Di era konsumerisme modern, di mana keinginan seringkali melebihi kebutuhan, pesantren menawarkan sebuah oase di mana santri secara langsung belajar kesederhanaan atau qana’ah. Konsep qana’ah adalah sikap merasa cukup dengan apa yang dimiliki dan ridha terhadap pemberian Allah, jauh dari sifat serakah dan berlebihan. Melalui gaya hidup komunal yang sederhana, pesantren menjadi laboratorium nyata untuk belajar kesederhanaan ini, menanamkan nilai-nilai yang akan menjadi bekal berharga sepanjang hidup. Dengan belajar kesederhanaan dari lingkungan ini, santri diharapkan memiliki jiwa yang lebih tenang dan bersyukur.
Kehidupan santri di pesantren sangat jauh dari kemewahan. Mereka tinggal di asrama dengan fasilitas seadanya, seringkali berbagi kamar dengan banyak teman. Makanan yang disajikan biasanya sederhana, cukup untuk memenuhi kebutuhan gizi tanpa ada pemborosan. Pakaian yang mereka kenakan juga seragam dan tidak mencolok, menghilangkan keinginan untuk tampil menonjol secara materi. Semua ini adalah bagian dari kurikulum tidak tertulis yang bertujuan untuk melatih santri agar tidak terlalu terikat pada hal-hal duniawi dan fokus pada esensi kehidupan. Sebuah studi yang diterbitkan oleh Jurnal Pendidikan Islam Nusantara pada Mei 2025 menunjukkan bahwa santri yang lama tinggal di pesantren memiliki tingkat kepuasan hidup yang lebih tinggi meskipun dengan fasilitas terbatas, berkat penerapan qana’ah.

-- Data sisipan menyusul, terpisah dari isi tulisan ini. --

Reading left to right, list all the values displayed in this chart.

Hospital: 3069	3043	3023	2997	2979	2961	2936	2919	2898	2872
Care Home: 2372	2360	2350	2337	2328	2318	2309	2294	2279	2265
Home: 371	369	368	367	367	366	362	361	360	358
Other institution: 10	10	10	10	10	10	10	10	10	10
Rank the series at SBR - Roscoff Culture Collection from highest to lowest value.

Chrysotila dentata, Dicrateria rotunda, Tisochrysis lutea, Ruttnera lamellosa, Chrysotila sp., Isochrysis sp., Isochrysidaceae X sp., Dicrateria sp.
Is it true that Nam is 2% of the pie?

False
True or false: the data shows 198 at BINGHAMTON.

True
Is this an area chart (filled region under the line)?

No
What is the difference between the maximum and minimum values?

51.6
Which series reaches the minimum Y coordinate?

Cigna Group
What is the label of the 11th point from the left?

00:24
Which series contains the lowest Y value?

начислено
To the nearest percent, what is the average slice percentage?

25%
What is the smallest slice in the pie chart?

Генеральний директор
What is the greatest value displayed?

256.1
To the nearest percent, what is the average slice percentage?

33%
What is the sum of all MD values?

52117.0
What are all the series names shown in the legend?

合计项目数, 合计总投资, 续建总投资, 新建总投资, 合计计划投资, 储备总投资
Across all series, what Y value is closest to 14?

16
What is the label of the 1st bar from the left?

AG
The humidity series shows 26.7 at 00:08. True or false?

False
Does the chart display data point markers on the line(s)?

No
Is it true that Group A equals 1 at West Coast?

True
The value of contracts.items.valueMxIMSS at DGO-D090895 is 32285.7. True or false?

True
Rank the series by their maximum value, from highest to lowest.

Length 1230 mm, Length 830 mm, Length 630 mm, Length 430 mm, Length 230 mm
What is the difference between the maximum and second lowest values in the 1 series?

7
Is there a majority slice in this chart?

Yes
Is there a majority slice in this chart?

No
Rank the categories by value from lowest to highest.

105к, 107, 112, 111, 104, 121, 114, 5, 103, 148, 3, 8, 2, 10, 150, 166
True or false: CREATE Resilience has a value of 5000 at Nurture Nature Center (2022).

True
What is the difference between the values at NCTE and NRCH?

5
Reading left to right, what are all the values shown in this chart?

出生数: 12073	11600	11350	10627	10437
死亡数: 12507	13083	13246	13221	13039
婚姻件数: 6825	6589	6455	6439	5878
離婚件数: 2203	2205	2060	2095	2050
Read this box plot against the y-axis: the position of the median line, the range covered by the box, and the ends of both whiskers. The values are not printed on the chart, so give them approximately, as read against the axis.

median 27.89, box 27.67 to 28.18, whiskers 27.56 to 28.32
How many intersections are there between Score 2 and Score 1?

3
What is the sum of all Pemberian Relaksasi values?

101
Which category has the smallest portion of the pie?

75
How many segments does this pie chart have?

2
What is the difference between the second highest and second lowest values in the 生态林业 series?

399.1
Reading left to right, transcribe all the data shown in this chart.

Sikap qana’ah juga diajarkan melalui pelajaran akhlak dan tasawuf. Santri dibimbing untuk memahami bahwa kebahagiaan sejati tidak terletak pada banyaknya harta atau kemewahan, melainkan pada ketenangan hati dan rasa syukur. Mereka diajarkan untuk menghargai setiap rezeki yang diberikan Allah, sekecil apapun itu. Misalnya, dalam budaya makan di pesantren, santri diajarkan untuk tidak menyisakan makanan dan menghabiskan porsi yang telah diambil, sebagai bentuk syukur dan menghindari pemborosan. Ini adalah praktik nyata dari belajar kesederhanaan yang diajarkan setiap hari.
Selain itu, kemandirian yang diajarkan di pesantren juga turut mendukung belajar kesederhanaan. Santri belajar untuk mencukupi kebutuhan dasar mereka sendiri dengan sumber daya yang terbatas. Mereka tidak bergantung pada fasilitas mewah atau bantuan instan, melainkan belajar untuk kreatif dan adaptif. Ketiadaan gawai atau hiburan modern secara berlebihan juga mendorong mereka untuk mencari kebahagiaan dari hal-hal yang lebih substansial, seperti belajar, beribadah, dan berinteraksi dengan sesama.
Dengan demikian, pesantren, melalui gaya hidup dan kurikulumnya, secara efektif membimbing santri untuk belajar kesederhanaan dan mengembangkan jiwa qana’ah. Hal ini menciptakan pribadi-pribadi yang bersyukur, mandiri, tidak mudah mengeluh, dan memiliki pandangan hidup yang positif, sebuah bekal tak ternilai untuk menghadapi kompleksitas dunia modern dengan hati yang tenang.